The corner did a class job to get him through the twelfth, which is why he was on his feet to take the unanimous decision and accept the verdict with the dignity you'd expect. But the second the cameras swung off him for the post-fight interview, you could see him sit down on the canvas edge and put his face in his hands. He knew. The doctors at ringside knew. By the time the press conference rolled around forty minutes later, the eye was already closing, the swelling had migrated down the cheek, and the call to head to hospital wasn't a precaution. It was the right call.

What This Does To His 2026

If the worst-case scenario plays out and Nakatani needs surgical repair, his 2026 ring schedule is finished. Best-case, conservative management, no surgery — you're still looking at six to eight weeks of strict rest, then a graduated return to training, then a fight maybe in October at the absolute earliest. Either way, the talk that was bubbling on Sunday morning of an immediate Inoue rematch in November or a move to Takuma Inoue at bantamweight to chase a different belt — all that has to wait. The eye decides the calendar now, not the negotiating table.

What I'd say is this — boxing has not lost Junto Nakatani. He fought the best super bantamweight on the planet to a competitive twelve-round decision in the biggest atmosphere any Japanese fighter has ever boxed in front of. He had Inoue holding on twice. He proved, beyond any reasonable doubt, that the gap between him and the Monster is paper-thin in any given exchange. The eye will heal. The lessons stay. He comes back better. He's twenty-eight years old, not thirty-four. There's plenty of fight left in him.

Inoue's Side — A Quiet Sunday

Inoue meanwhile spent Sunday morning, by all reports, with his family at the team hotel in Bunkyo. No press, no triumphant photo shoots, no immediate callouts. The "I'm relieved" line he gave at the post-fight told you most of what you needed to know about how mentally taxing the fight was even for the Monster. The Hearn-Alalshikh chatter about a Bam Rodriguez catchweight at the Pyramids in November is already moving — but Inoue himself has said he wants two more at 122 before the featherweight move. Wherever he goes next, he goes there with a Tokyo Dome night that's already entered Japanese boxing folklore.

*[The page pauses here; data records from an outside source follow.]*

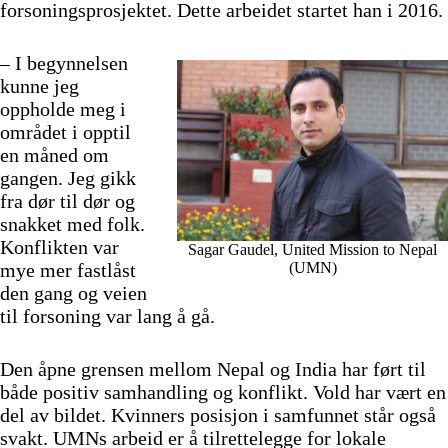
forsoningsprosjektet. Dette arbeidet startet han i 2016.
– I begynnelsen
kunne jeg
oppholde meg i
området i opptil
en måned om
gangen. Jeg gikk
fra dør til dør og
snakket med folk.
Konflikten var
Sagar Gaudel, United Mission to Nepal
mye mer fastlåst
(UMN)
den gang og veien
til forsoning var lang å gå.
Den åpne grensen mellom Nepal og India har ført til
både positiv samhandling og konflikt. Vold har vært en
del av bildet. Kvinners posisjon i samfunnet står også
svakt. UMNs arbeid er å tilrettelegge for lokale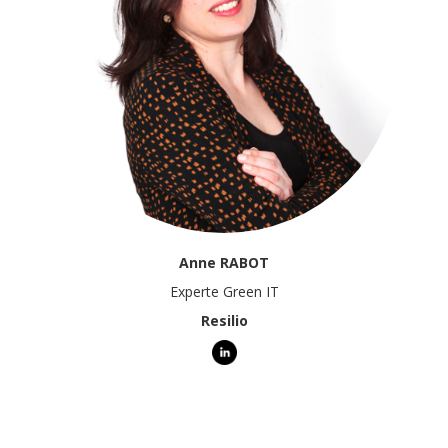
Anne RABOT
Experte Green IT
Resilio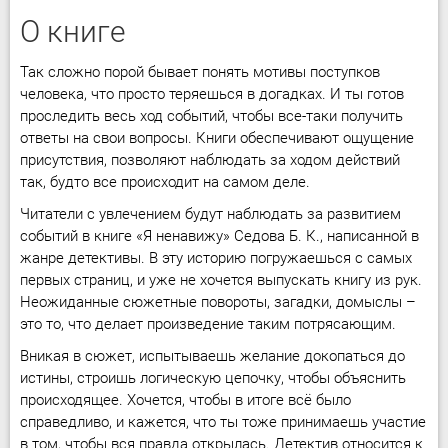
О книге
Так сложно порой бывает понять мотивы поступков
человека, что просто теряешься в догадках. И ты готов
проследить весь ход событий, чтобы все-таки получить
ответы на свои вопросы. Книги обеспечивают ощущение
присутствия, позволяют наблюдать за ходом действий
так, будто все происходит на самом деле.
Читатели с увлечением будут наблюдать за развитием
событий в книге «Я ненавижу» Седова Б. К., написанной в
жанре детективы. В эту историю погружаешься с самых
первых страниц, и уже не хочется выпускать книгу из рук.
Неожиданные сюжетные повороты, загадки, домыслы –
это то, что делает произведение таким потрясающим.
Вникая в сюжет, испытываешь желание докопаться до
истины, строишь логическую цепочку, чтобы объяснить
происходящее. Хочется, чтобы в итоге всё было
справедливо, и кажется, что ты тоже принимаешь участие
в том, чтобы вся правда открылась. Детектив относится к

One last thought. The image that'll stick with me from the Tokyo Dome wasn't the right uppercut in the ninth or the standing ovation at the final bell. It was Nakatani, head bowed, walking back to his corner after the cards were read, then turning and bowing — properly, slowly — to all four sides of the Dome. That's the Japanese boxing tradition the world doesn't always see. Class fighter. Class moment. Heal up.